Pandas at the Chengdu Research Base of Giant Panda Breeding. (Shutterstock/File)
Despite feeding almost exclusively on bamboo, the nutrients that giant pandas consume and absorb most closely resembles that of carnivores, a joint Chinese-Australian study revealed on Friday.
The study by the University of Sydney (UoS) and Chinese Academy of Sciences (CAS) showed that 50 percent of the pandas' energy intake comes from protein, a similar figure to wolves and feral cats.
To achieve their findings, researchers employed an approach called nutritional geometry which considers how nutrients and dietary components mix, rather than focussing only on one nutrient in isolation.
"This study demonstrates the importance of considering both foods and nutrients in understanding the evolutionary ecology of animals, exactly what nutritional geometry is designed to do," UoS's Prof.
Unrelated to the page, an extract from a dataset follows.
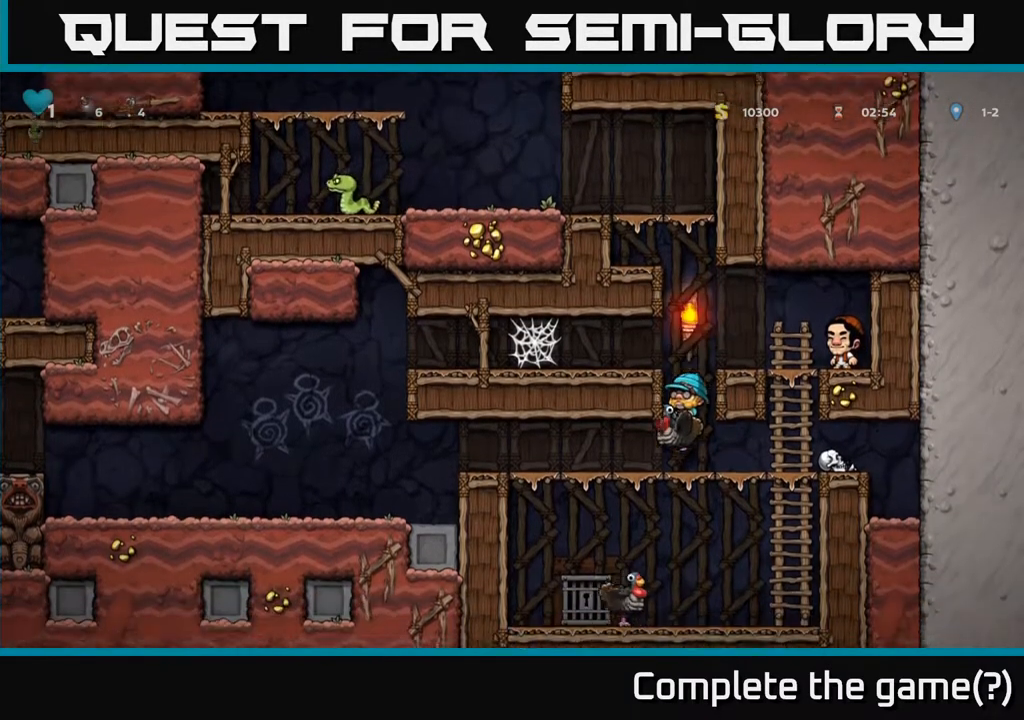
{"buttons": [], "left_stick": "center", "right_stick": "center", "events": [[33, "DPAD_RIGHT", "up"], [250, "DPAD_DOWN", "down"], [317, "A", "down"], [417, "A", "up"], [450, "DPAD_DOWN", "up"]]}
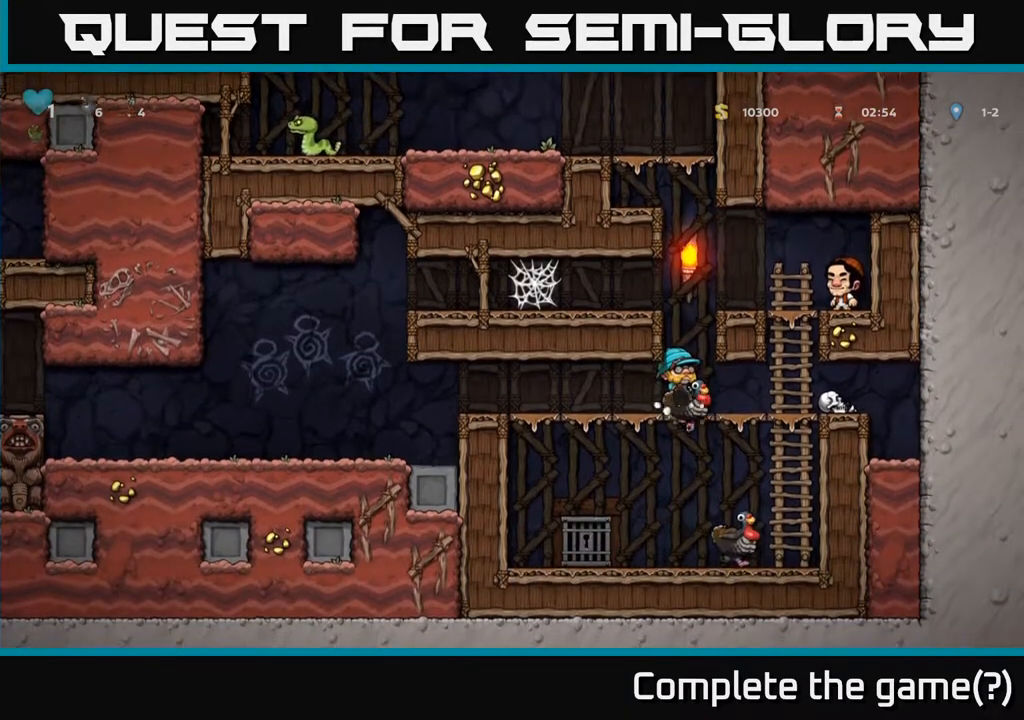
{"buttons": [], "left_stick": "center", "right_stick": "center", "events": [[133, "DPAD_LEFT", "down"], [217, "DPAD_LEFT", "up"]]}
David Raubenheimer explained.
The findings help to show how giant pandas evolved from their carnivorous ancestors to the bamboo-munching vegans of today.
"It can also explain why pandas have a strange mix of herbivore and carnivore traits," Raubenheimer said.
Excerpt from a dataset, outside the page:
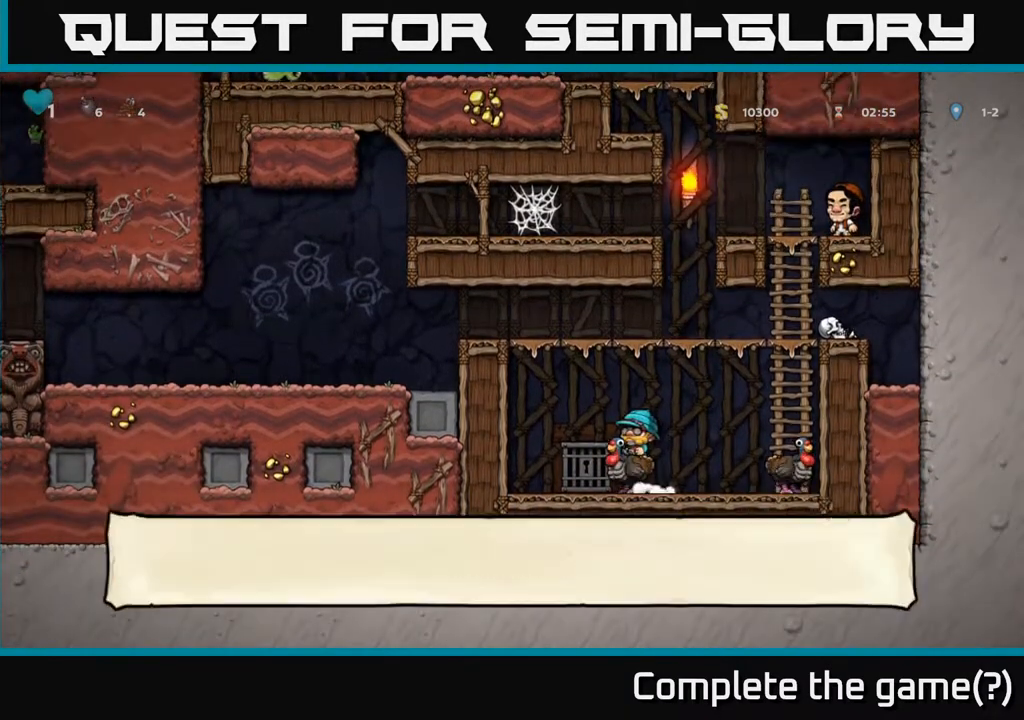
{"buttons": ["DPAD_RIGHT"], "left_stick": "center", "right_stick": "center", "events": [[50, "DPAD_UP", "down"], [117, "A", "down"], [217, "A", "up"], [367, "DPAD_UP", "up"], [417, "DPAD_RIGHT", "down"]]}
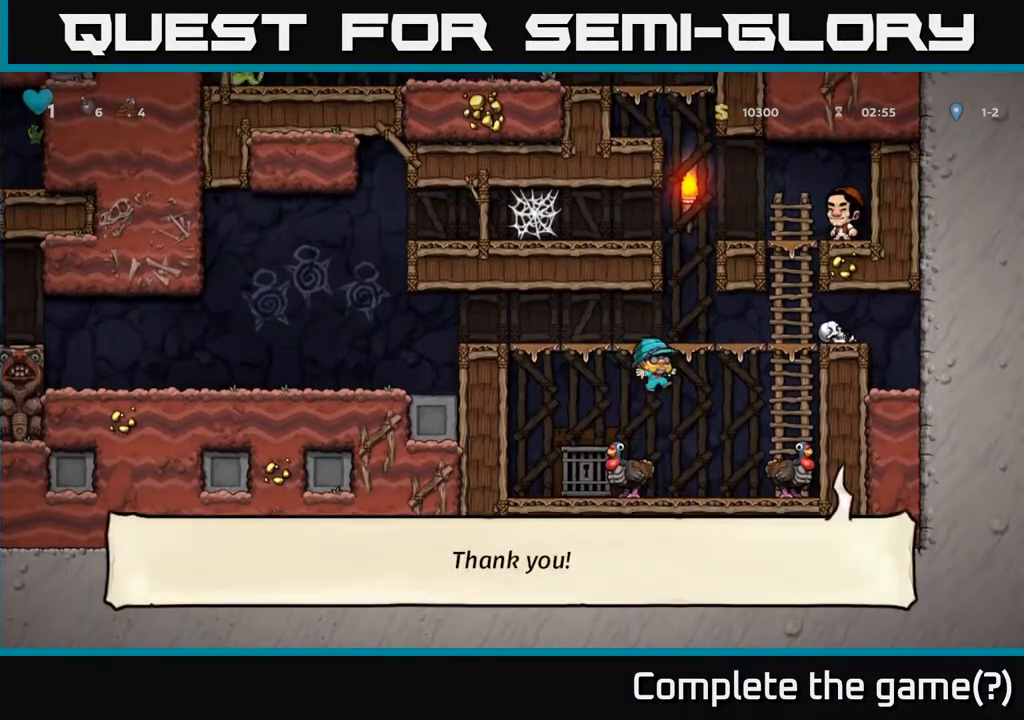
{"buttons": ["A", "DPAD_RIGHT"], "left_stick": "center", "right_stick": "center", "events": [[50, "DPAD_RIGHT", "up"], [417, "A", "down"], [450, "DPAD_RIGHT", "down"]]}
Over time giant pandas have developed a skull, jawbone and teeth, ideally adapted to chew on fibrous plant materials, as well as a "pseudo-thumb" with which to grip stems while they eat.
However, their digestive tract, digestive enzymes, and gut microbes resemble that of carnivores and not herbivores.
"Based on what they eat, giant pandas absolutely belong to the herbivores, but considering the macronutrient composition of the ingested and absorbed diets, they could also belong to the carnivores," co-author Fuwen Wei from CAS said.